Data provided Start Marker

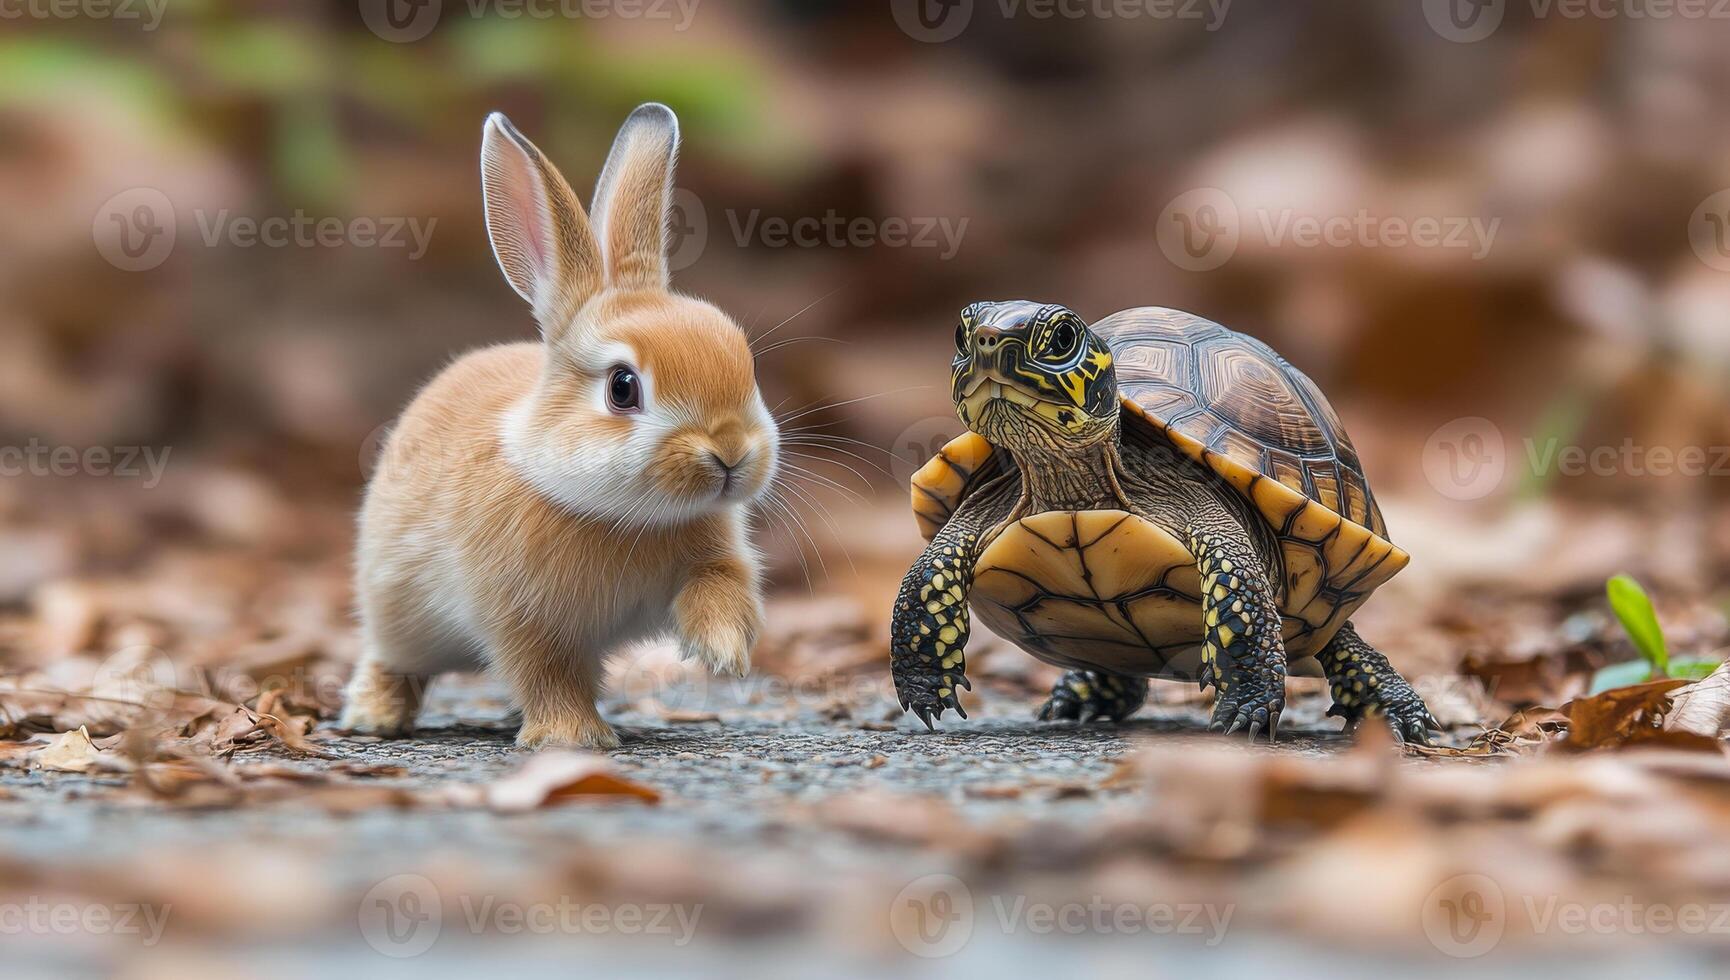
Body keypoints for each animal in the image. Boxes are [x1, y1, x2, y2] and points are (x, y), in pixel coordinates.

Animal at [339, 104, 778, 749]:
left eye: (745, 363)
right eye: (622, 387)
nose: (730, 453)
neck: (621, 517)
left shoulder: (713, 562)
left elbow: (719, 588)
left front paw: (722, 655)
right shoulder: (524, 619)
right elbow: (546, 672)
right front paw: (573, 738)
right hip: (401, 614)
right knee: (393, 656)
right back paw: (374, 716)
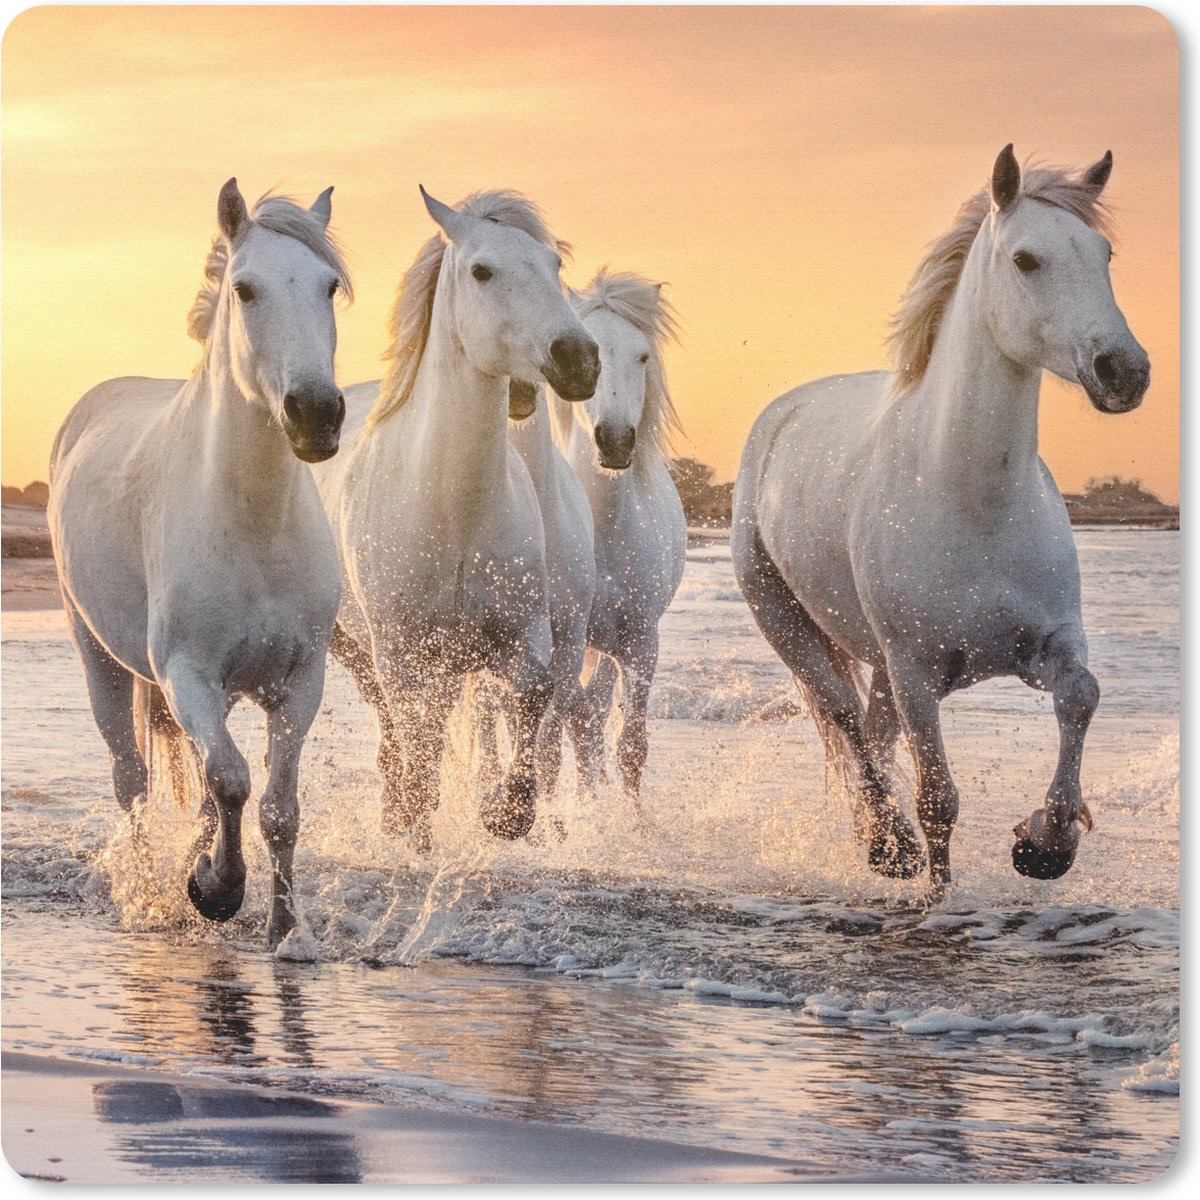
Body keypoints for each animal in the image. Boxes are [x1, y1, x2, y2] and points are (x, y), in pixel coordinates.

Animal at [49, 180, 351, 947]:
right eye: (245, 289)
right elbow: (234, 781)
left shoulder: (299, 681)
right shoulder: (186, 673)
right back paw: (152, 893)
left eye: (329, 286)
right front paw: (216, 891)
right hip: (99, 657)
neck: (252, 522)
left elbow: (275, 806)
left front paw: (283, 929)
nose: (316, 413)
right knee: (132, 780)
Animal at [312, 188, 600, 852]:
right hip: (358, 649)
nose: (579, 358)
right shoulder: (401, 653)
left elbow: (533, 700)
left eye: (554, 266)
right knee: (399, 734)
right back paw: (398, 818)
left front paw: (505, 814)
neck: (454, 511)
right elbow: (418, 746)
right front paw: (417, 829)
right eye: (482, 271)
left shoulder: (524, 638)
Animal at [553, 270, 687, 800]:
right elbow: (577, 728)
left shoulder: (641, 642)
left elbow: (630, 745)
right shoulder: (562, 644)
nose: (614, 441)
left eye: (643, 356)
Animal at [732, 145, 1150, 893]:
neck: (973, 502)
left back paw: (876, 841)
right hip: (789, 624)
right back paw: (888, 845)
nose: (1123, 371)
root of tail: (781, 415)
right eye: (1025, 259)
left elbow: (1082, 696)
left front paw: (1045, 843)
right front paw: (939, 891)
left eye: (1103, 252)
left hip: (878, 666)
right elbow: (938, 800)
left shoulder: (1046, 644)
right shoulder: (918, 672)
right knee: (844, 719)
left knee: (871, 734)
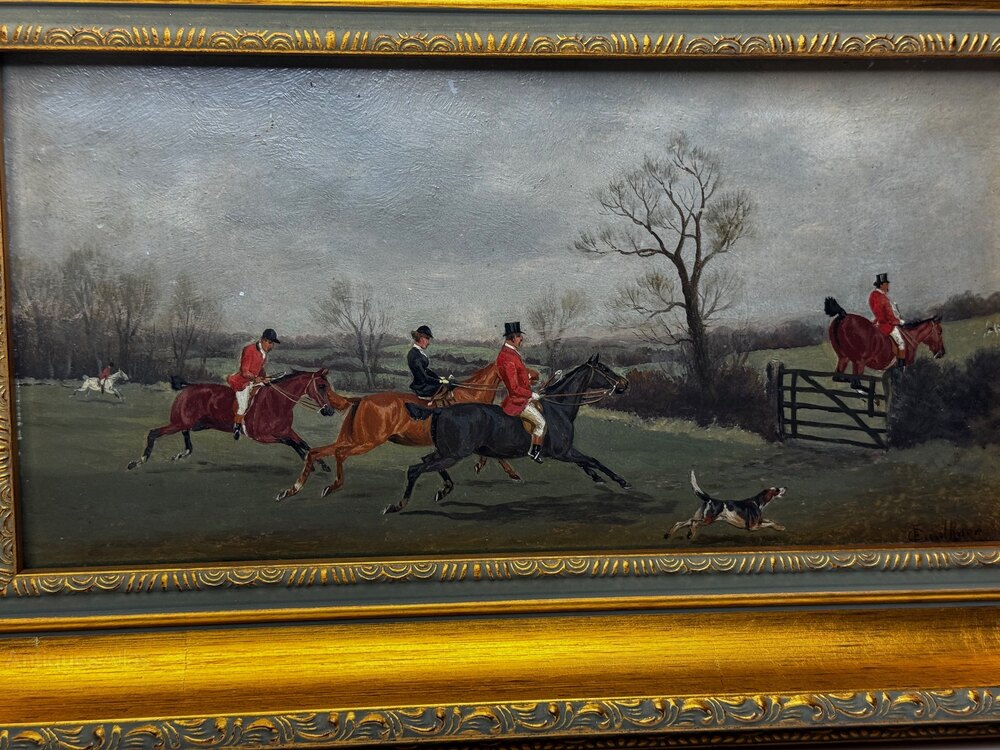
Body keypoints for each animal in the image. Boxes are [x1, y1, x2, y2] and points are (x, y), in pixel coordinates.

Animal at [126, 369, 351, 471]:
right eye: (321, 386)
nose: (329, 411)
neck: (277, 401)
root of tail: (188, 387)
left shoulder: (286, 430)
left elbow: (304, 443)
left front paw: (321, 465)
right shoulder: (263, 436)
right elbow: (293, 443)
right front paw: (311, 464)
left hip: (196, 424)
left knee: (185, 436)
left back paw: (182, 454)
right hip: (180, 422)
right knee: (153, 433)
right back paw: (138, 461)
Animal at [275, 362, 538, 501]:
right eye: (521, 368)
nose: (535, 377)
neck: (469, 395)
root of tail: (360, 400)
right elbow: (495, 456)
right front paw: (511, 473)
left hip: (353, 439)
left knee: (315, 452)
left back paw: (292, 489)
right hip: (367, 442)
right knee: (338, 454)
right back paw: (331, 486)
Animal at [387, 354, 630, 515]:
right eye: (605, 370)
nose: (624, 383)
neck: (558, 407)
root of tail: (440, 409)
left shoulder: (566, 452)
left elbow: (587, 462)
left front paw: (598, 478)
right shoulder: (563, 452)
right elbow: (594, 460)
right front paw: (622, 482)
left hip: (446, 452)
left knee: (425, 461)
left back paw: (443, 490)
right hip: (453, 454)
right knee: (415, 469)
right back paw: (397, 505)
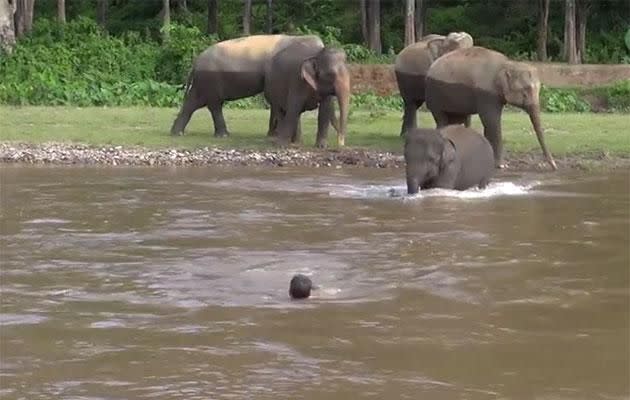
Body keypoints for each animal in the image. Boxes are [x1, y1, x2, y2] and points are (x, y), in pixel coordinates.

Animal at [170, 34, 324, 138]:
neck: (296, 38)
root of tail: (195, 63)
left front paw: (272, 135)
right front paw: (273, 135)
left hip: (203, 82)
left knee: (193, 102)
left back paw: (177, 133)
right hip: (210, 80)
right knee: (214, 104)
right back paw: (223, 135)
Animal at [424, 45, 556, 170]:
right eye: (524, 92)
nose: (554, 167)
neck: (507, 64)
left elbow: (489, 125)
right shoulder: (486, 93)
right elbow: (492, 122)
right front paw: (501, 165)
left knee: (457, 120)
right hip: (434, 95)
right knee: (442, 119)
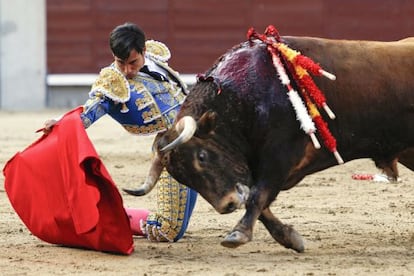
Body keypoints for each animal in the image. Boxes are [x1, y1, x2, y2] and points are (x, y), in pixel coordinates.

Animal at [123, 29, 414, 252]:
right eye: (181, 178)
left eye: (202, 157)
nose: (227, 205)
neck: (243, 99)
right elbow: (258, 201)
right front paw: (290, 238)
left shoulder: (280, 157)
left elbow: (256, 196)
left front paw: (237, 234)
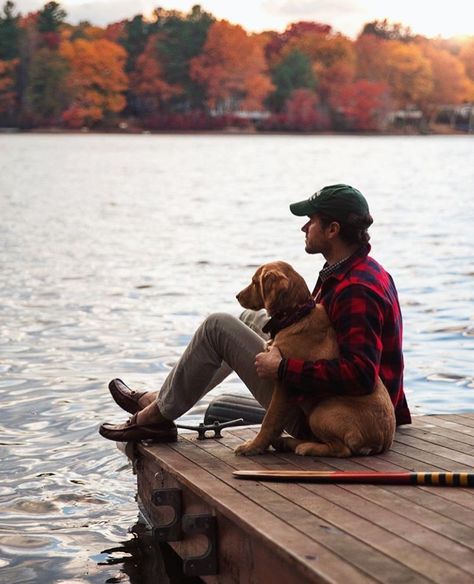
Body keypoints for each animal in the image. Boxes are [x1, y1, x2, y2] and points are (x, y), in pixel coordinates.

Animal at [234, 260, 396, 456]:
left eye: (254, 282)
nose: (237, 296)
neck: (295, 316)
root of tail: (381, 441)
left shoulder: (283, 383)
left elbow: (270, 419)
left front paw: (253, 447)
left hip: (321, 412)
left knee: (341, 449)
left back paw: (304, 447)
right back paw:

Data provided End Marker

» What the task requires
Display every line of the listing that contains the string "root".

» Exercise output
root of tail: (781, 415)
root of tail: (188, 387)
root of tail: (360, 400)
root of tail: (440, 409)
root of tail: (195, 63)
root of tail: (381, 441)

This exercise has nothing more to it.